**Excerpt provided**
I had a WRX STI for a few years. Super fun car. Then the pandemic hit, cars were difficult to find. I wasn't using a car and my family really only had use for one car. So I sold the Subaru. Then a few months later we needed two cars again, and quickly. I knew I wanted an electric car. So I looked at Teslas, and Leafs, and whatnot, and finally at the Toyota Mirai, remembering earlier in the year hearing about some absolutely amazing deal. The deal was still happening, you could get the car out the door for $15k, and then they'd give you $15k in free fuel for it.
Obviously there was some kind of catch, and it is the fueling situation. Doing a bit of research I learned all about the locations of the fuel stations around the bay area, and a little bit about their reliability. I learned about a recent H2 shortage as a result of a major plant accident. Still, even after all that I decided to jump in. The truth is I have been giddy about this car for as long as I have known about it. I used to try to spot them driving around the bay area, and when I found one, I might follow it until it dispensed water. They are really cool cars. Electricity from hydrogen, totally wild!
Now, a few months in and it is going about as well as I expected. I have had some close calls with fueling, letting the tank run low, really risking having to be towed. The thing I failed to completely anticipate was how reliable the station status reporting system actually is. I have learned a station's status is not a fully automated measurement. And why would it be? There are only so many ways to detect automatically that a station is down, and many more modes of failure. This means there is a bit of room for predicting when a station will be marked as inoperable. At the very least seeing longer term statistics helps me to decide if I should head to a station, wait another day, or go to a different station, perhaps less convenient.

**Instructions to follow**
From the post about owning a hydrogen-powered Toyota Mirai, copy out word for word the passage that opens with the words containing "I had a WRX" and closes with "fuel for it.".

(Transcribed page contents)
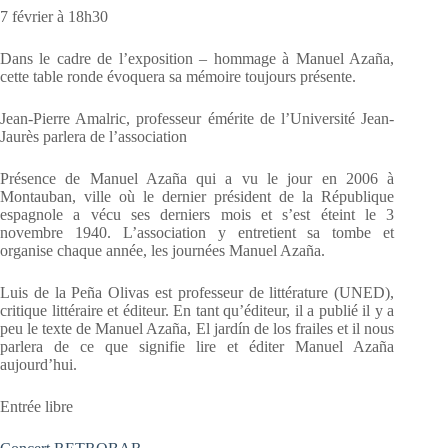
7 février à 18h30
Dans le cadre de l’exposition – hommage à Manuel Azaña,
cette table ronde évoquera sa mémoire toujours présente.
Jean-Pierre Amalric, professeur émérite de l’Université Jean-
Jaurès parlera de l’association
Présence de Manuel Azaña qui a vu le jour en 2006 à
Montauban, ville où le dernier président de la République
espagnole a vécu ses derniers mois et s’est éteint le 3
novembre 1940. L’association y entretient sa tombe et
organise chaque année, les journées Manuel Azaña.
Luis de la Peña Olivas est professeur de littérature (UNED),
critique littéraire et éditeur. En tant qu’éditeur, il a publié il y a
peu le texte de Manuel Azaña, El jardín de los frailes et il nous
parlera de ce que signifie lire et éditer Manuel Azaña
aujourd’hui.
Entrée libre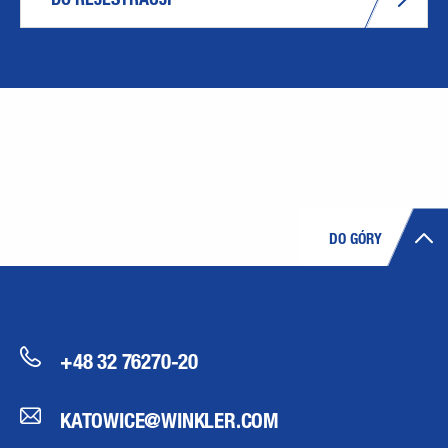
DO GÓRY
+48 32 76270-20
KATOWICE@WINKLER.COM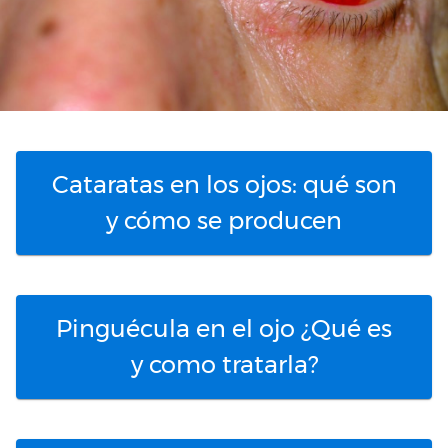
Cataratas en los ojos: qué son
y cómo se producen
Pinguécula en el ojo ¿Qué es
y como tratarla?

**Task answer**
I had a WRX STI for a few years. Super fun car. Then the pandemic hit, cars were difficult to find. I wasn't using a car and my family really only had use for one car. So I sold the Subaru. Then a few months later we needed two cars again, and quickly. I knew I wanted an electric car. So I looked at Teslas, and Leafs, and whatnot, and finally at the Toyota Mirai, remembering earlier in the year hearing about some absolutely amazing deal. The deal was still happening, you could get the car out the door for $15k, and then they'd give you $15k in free fuel for it.